Trump Campaign Hacked by Suspected Foreign Cyberattackers.
A series of headlines this week drew attention to the hacking of Donald Trump campaign documents by foreign players, with strong hints that the hackers were from Iran, an avowed U.S. enemy.
Spokesmen for the Kamala Harris campaign said they were already on the lookout for similar cyber sleuths, but had either withstood or had not encountered serious hacks — the White House condemned any attempt at foreign interference in American elections.
As the story has played out, there have been some modest, if distracting lessons to note both for the campaigns, for cyber defenders and for voters.
The FBI is investigating, naturally. But what we know so far is that the hackers were able to persuade someone to answer an errant email to let them into campaign servers, where hackers predictably found a research dossier the campaign had assembled on Trump’s running mate, Sen. JD Vance, (R-Ohio), assessing his potential vulnerabilities.
That information then was shared with at least two general news sites, which say they will not report on the illegally obtained documents.
Of course, we have already seen first-hand the vulnerabilities of JD Vance, so further reporting on what was reported to be a compendium of publicly available documents is less than newsworthy at this point.
Indeed, the news question raised by all this was more along the lines of why the Trump campaign didn’t know and prepare for Vance’s “weird” positions on “childless cat ladies” and shifting both voting power and tax credits that Republicans oppose to promote families. Naturally, some of what Trump researchers might have found as positives for Vance have not played well in the actual campaign.

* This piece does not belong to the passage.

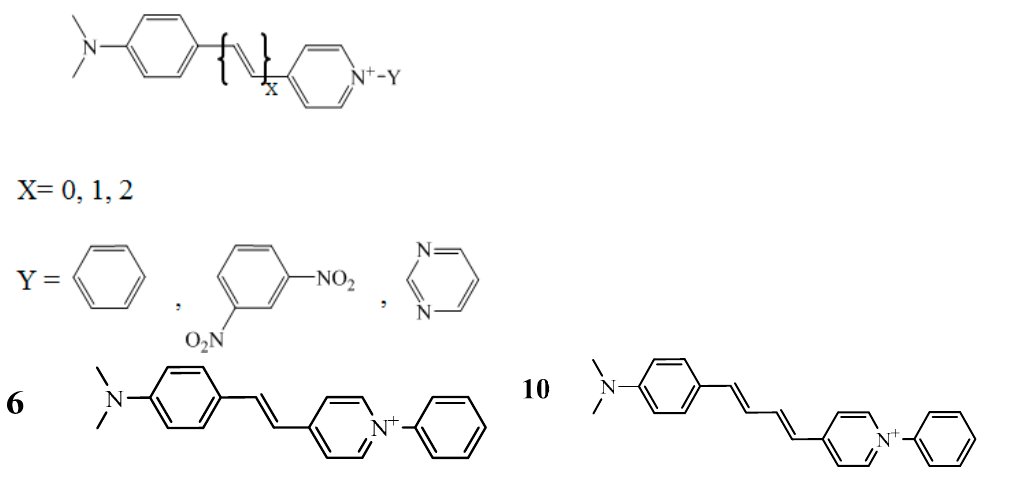
Figure 21. Molecular structures with modified Part E.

Maybe the Trump campaign does have valuable internal information worth a hack, but so far, access to its documents is far less likely to prove politically damaging than the daily streams of unfounded lies and inventions from the candidate himself, or the constant insistence on insults and offensive attacks on his opponent.
Foreign Interference
Of course, the bigger issues here revolve around the idea that we don’t want foreign influence in our campaigns. We want wholly owned American nonsense to start and stop in our election borders — though we’re open to promoting candidacies of perceived alliance in other countries’ elections.
Apparently, the difference is that we think it nasty if other countries, this time Iran, which denies involvement, don’t own up to their desires. Just why Iranian interests might find the promised toughness from a Harris victory over the vowed belligerence from a Trump win is anything but clear.
Maybe the goal here is just to sow discord and spiraling lack of trust in elections and governments in the United States altogether. In that regard, we’re doing a pretty complete job of it by ourselves.
Cybersecurity is a real response to real threats against business and government, and it deserves some respect for how well it functions. The irregular interruptions we have seen resulting from computer hacks show just how annoying and interfering hacking can be for everything from transportation to utilities, to banking or the operation of a hospital. Studies by the University of Maryland’s A. James Clark School of Engineering have found that more than 2,200 cyberattacks occur each day.
In the political world, we’re still seeing ripples from the 2016 hacks by WikiLeaks, which just days before that year’s Democratic National Convention published nearly 20,000 emails from the DNC servers. Those hacks, believed at first to be linked to Russians, ended up as campaign fodder for Trump to use to damage Hillary Clinton’s campaign, and only recently has Julian Assange, formerly head of Wikileaks, made a deal for a guilty plea on federal charges.
For Trump, use of the illicitly obtained documents is a new cause for hypocrisy. When it was WikiLeaks information and appeared to favor himself politically, it was fine to for him to trumpet any results and for the news media to spread the word from inside Democratic headquarters. Now that his campaign has been targeted, Trump wants all news reporters to shun the use of any products of hacking.
When the Mueller Report found that Russian operatives were active around infiltrating the Trump campaign in 2016, the goal seemed to be to get hands on private polling information and anything that might besmirch Clinton. At least that goal was understandable.
We’re not getting enough understandable stuff from the Trump campaign now to distinguish governing goals from fantasies about crowds, helicopter crashes, and just when Kamala Harris knew she was a Black woman. Hacking can be serious, of course, but protecting outdated public news reports about Vance hardly seems worth protecting.